Nelson piensa desde el color y también desde la palabra que lo nombra en cada idioma. Así, nos pone al corriente de que «en alemán, estar azul (blau sein) significa estar borracho. Antes, el delirium tremens era llamado “diablillos azules” (…). En Inglaterra, “la hora azul” es la happy hour (la hora feliz de los bares)». Y ella misma sabe que el fin de aquella relación que marca el libro es una especie de delirio de ausencia, manifestado en una segunda persona que tiñe de azul y que aparece intermitentemente para dejar constancia de lo que falta. Frente a ese vacío, la primera persona que narra y comparte impresiones se confirma como un ser severo, que padece con dignidad, que a pesar de todo no busca el azul ni cambia nada por él: «Las cosas azules que atesoro son regalos o sorpresas en el paisaje. Las rocas que desenterré este verano en las tierras del norte, por ejemplo, cada una pintada misteriosamente en su barriga con una faja de azul brillante. El pequeño trasto cuadrado de tinte azul marino que me llevaste hace mucho, cuando apenas nos conocíamos, guardado cuidadosamente en un envoltorio de papel».
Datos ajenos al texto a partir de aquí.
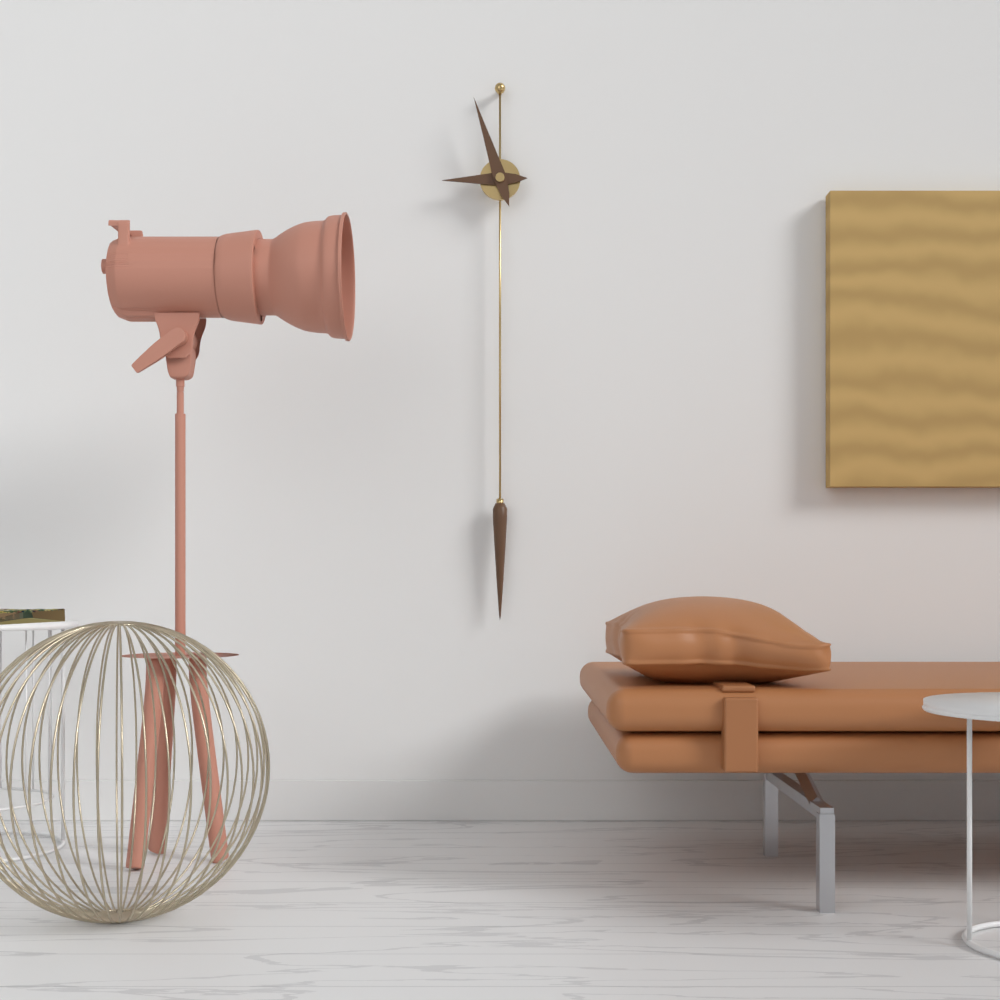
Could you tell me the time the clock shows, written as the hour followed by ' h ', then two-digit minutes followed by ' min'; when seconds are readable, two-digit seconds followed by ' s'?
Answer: 8 h 57 min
Les Bluets. Joan Mitchell, 1973
El azul es un narcótico, o al menos así se apoya la autora en el pensamiento de Platón, que comparaba, en este sentido amenazante, el color con la poesía. Algo parecido ocurre con la pintura y el abismo que supone en algunas ocasiones; basta con una clave, lo hipnótico del cuadro preferido de la autora (y que da título a este libro): Les Bluets, pintado por Joan Mitchell en 1973.
La pregunta es obligada: ¿es Bluets un libro azul? ¿Es azul más allá de su tinta, de su cubierta, de lo que narra? ¿Es azul porque la autora logra hacernos partícipes de su particular sinestesia? A falta de una buena respuesta, queda algo cierto: Maggie Nelson no ha descubierto un color, mucho menos el azul, pero sí una nueva manera de mirarlo.